| QUELLTEXT |

%%

Boxen im Schwergewicht: Wladimir Klitschko feiert WM-Sieg und Ukraine

Die Runde der Patrioten: Nicht der australische Herausforderer Alex Leapai, sondern der Konflikt zwischen Russland und der Ukraine gibt Weltmeister Wladimir Klitschkos Sieg im Schwergewicht Bedeutung.

Wladimir Klitschko kletterte am dritten Ringpfosten hoch, stieß seine Steelhammer-Faust triumphierend in die Höhe und rief seinen jubelnden, blau-gelbe Fahnen schwenkenden Landsleuten lauthals zu: „Slawa Ukraini!“ Es lebe die Ukraine. Der Champion schwang sich selbst ein blau-gelbes Tuch auf seine breiten Schultern. Selten hat Klitschko einen seiner 62 Siege so enthusiastisch im Ring gefeiert und voller Freude genossen wie den K.o. gegen Alex Leapai in der fünften Runde. Es ist der Bürgerkrieg in seiner Heimat, der Klitschkos 25. Weltmeistertitelkampf einen derart patriotischen Impetus gab.

„Dieser Kampf war ganz wichtig für meine Landsleute in der Ukraine, dass sie emotional abgelenkt werden von allen Problemen“, sagte der jüngere Bruder von Witali Klitschko, der seit sechs Monaten politisch im Konflikt der Ukraine kämpft. „Ich hoffe, dass wir diese Krise überstehen, dass wir am Ende das bekommen, wovon wir träumen: in einem demokratischen europäischen Land zu leben. Die Ukraine bleibt und wird nicht gespalten.“

Der arg limitierte Gegner aus Australien war wahrlich nicht berufen, diesem Event mit einer RTL-Quote von 8,21 Millionen Zuschauern und 12.000 Besuchern in der ausverkauften Arena in Oberhausen seine besondere Bedeutung zu verleihen. Als der aus Samoa stammende Pflichtherausforderer der WBO, schon in der ersten Runde von drei linken Jabs in Folge getroffen, erstmals rücklings zu Boden kullerte, begriff Leapai, wie er später eingestand: „Das ist nicht meine Nacht.“

Der WM-Kampf war für Alex Leapai eine Nummer zu groß

Ein Weltmeisterkampf war für den Asian-Pacific-Meister einfach eine Nummer zu groß. Denn der 38 Jahre alte Titelverteidiger war blendend austrainiert, erstaunlich schnell, sehr beweglich und ungemein geschmeidig. Klitschko traf wie er wollte und machte den Eindruck, als könnte er nach Belieben den Kampf in jeder Minute beenden. Mit einem rechten Heumacher, der nicht traf, aber dessen Luftzug Wladimir zumindest spürte, besiegelte Leapai sein K.-o.-Urteil.

%%

| ANGEZEIGTE INFORMATIONEN |
%%

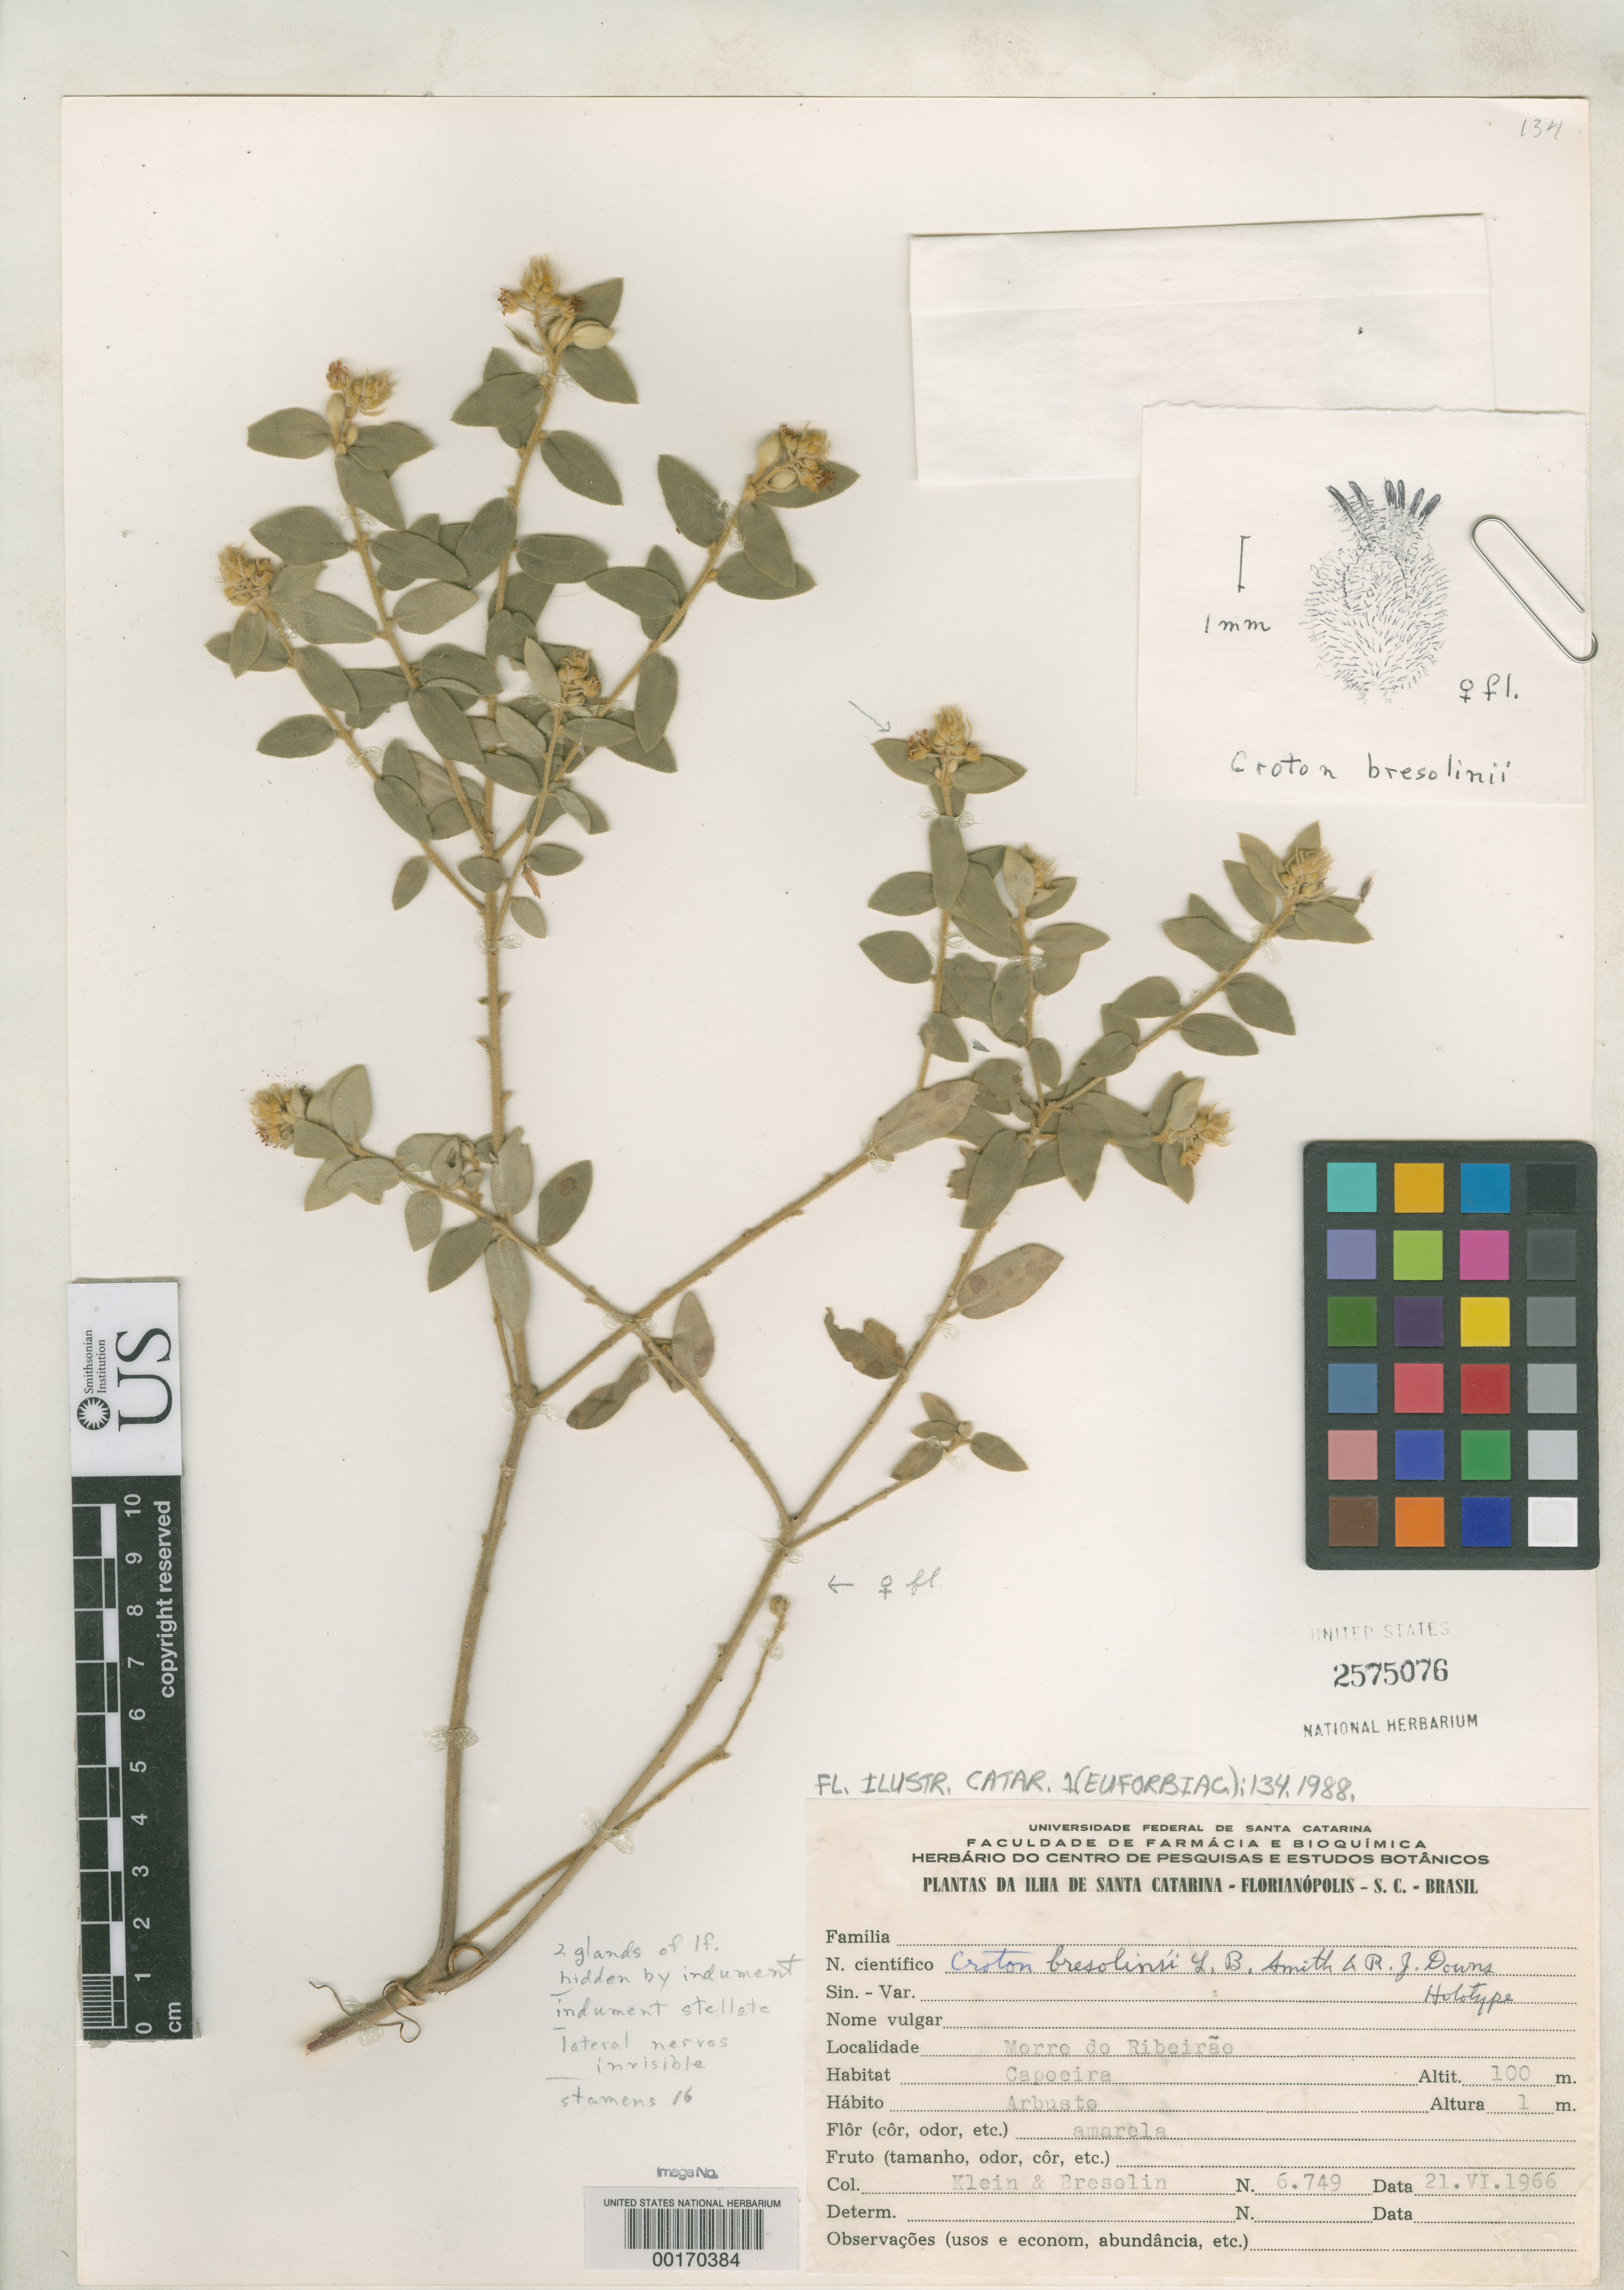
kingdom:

%%

| DIE AUFGABE |
Übersetze bitte diesen Satz aus dem Quelltext ins Englische: „Der Champion schwang sich selbst ein blau-gelbes Tuch auf seine breiten Schultern.“

| ANTWORT ZUR AUFGABE |
The champion slung a blue-and-yellow cloth over his own broad shoulders.